Mishler’s piercing blue eyes set off his cowboy appearance. His shoulder-length white hair is capped with a cowboy hat and he wears jeans, a vest and cowboy boots with spurs.

“I’ve become the man the little boy I was always wanted me to be,” he says quietly, noting that he grew up on a farm in Indiana where he rode his family’s Percheron horses.

He is a Navy veteran, serving as a bombardier flight navigator from 1956-1960.  He was a bail bondsman for many years, and did a stint as a substitute professor of critical thinking and logic at Western Michigan University.

As he talks about his faith in God and Jesus, his smile is ever at the ready. God guides him, he said, ever since he had a life-altering event decades ago.

Jordon and Kayli DeLeon, right, are keen to meet a real cowboy, Doc Mishler. Mike Stockwell is center.
Jordon and Kayli DeLeon, right, are keen to meet a real cowboy, Doc Mishler. Mike Stockwell is center.

“In 1996, I was diagnosed with cancer, and that brought me to my knees,” he said.

Receiving the good news of permanent remission four years later, Mishler began his peripatetic wanderings.

“Every day, 35,000 children die of hunger or hunger-related illnesses on the earthy,” he writes in the hand-out he carries with him and gives to those interested in his mission.

But he doesn’t tell people what to do; he suggests that people live according to Jesus’s Sermon on the Mount message.

“If you wish to help, please unite with Jesus’s lead,” he says in his hand-out and also to an interviewer. “In your heart you know. Give and give—do for others what they cannot do.  It is that simple.”

Mishler has no daily schedule.

“I live by the spirit and,” he said. “I ride north in the summer and south in the winter.”

His two horses, A-White Cloud, an Arabian Tight, and Charity II, a Walkaloosa (a cross between a Tennessee Walker and an Appaloosa), carry him and all of his provisions.  He averages about 20 miles a day and travels on all kinds of roads, including interstates.
“Federal law says a horse has the first right-of-way,” he said about interstates.

When it rains, he gets wet. He camps, stays at motels and in the homes of those he may meet and invite him in.

And he’s living his dream. 

“Every day I pray for Jesus to use me,” he says.

Often, it is “individual kingdom Christians,” or just nice people, who aid him on his journey. 

Last year, a couple near Nashville, Tenn., sheltered Mishler for two weeks after he’d had a heart attack and needed to recover.

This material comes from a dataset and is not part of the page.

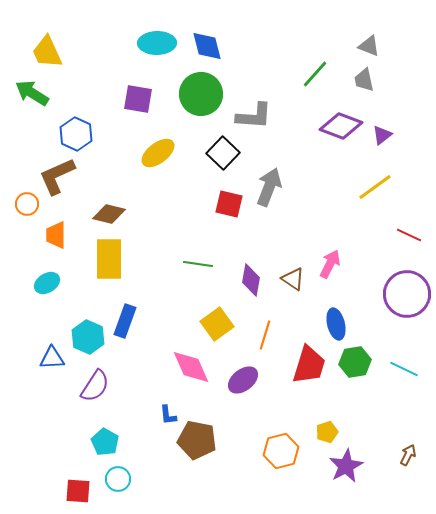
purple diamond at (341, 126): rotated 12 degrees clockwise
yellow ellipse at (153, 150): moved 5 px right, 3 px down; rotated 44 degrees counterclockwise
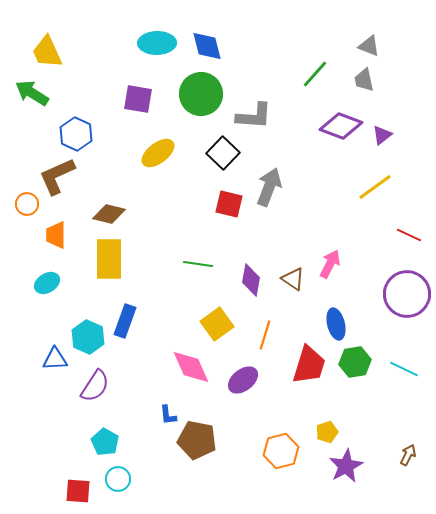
blue triangle at (52, 358): moved 3 px right, 1 px down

Mike Stockwell and Doc Mishler at Stockwells horse paddock.
Mike Stockwell and Doc Mishler at Stockwells horse paddock.

Mishler has 6,000 Facebook followers—the maximum one can have–and another Facebook page called “Where’s Doc Now?” follows his journey.

But, he stresses that the journey is not about him.

“It’s about feeding the hungry children,” he said. 

His birthday is coming up May 20. Though he doesn’t like to admit the exact age he will be, he does allow that it will be “the second time I’m 40 years old.”

Mishler was most recently in Morehead City, and to get to Ocracoke, the local horse community got to work.

Stockwell, who has several horses himself for his horseback riding businsess on the island, picked Mishler up with his horse trailer and brought him and his horses to Ocracoke.  Stockwell contacted horse colleagues up the beach for the next leg of Mishler’s journey.

Equine Adventures on Hatteras will pick him up today for his stay in Hatteras.

“We’re trying to hook him up through Nags Head and up to Virginia Beach,” Stockwell said.

Mishler showed a visitor where his horses were happily munching hay in Stockwell’s paddock.

“Look how he did this,” Mishler said about Stockwell’s care for his horses. “People all over the country just want to help.  It’s renewed my faith in the human race all across the land.”

Doc Mishler is interviewed on WOVV, Ocracoke Village Voice
Doc Mishler is interviewed on WOVV, Ocracoke’s community radio station, 90.1 FM on the island and online at wovv.org.